[Source data]
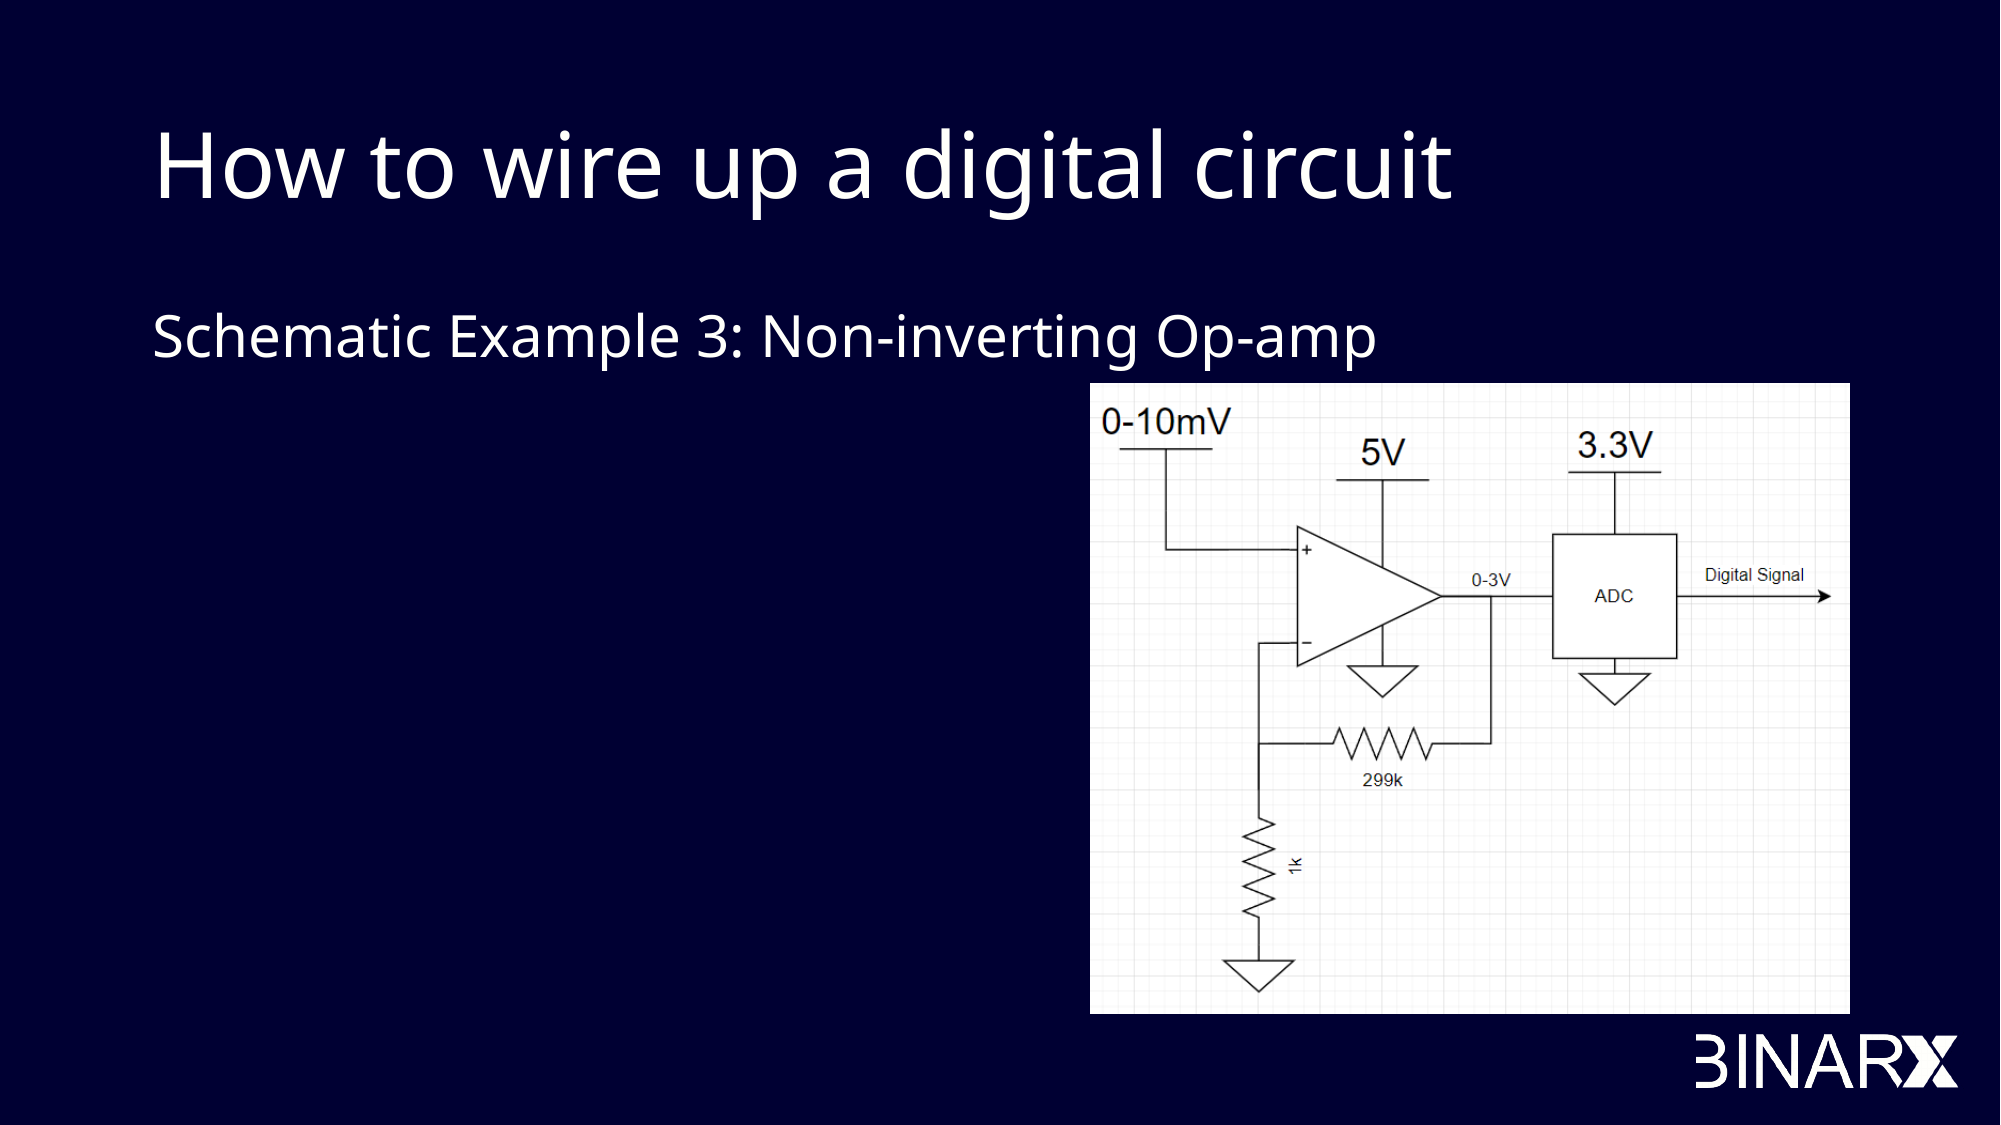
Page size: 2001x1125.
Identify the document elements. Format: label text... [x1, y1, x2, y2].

picture [1090, 383, 1850, 1014]
picture [1696, 1032, 1964, 1090]
title How to wire up a digital circuit [137, 59, 1863, 278]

* _Task description_
Return each line above word for word. Skip the pictures.

* _Answer section_
Page size: 2001x1125.
Identify the document elements. Format: label text... [x1, y1, x2, y2].

picture [1090, 383, 1850, 1014]
picture [1696, 1032, 1964, 1090]
title How to wire up a digital circuit [137, 59, 1863, 278]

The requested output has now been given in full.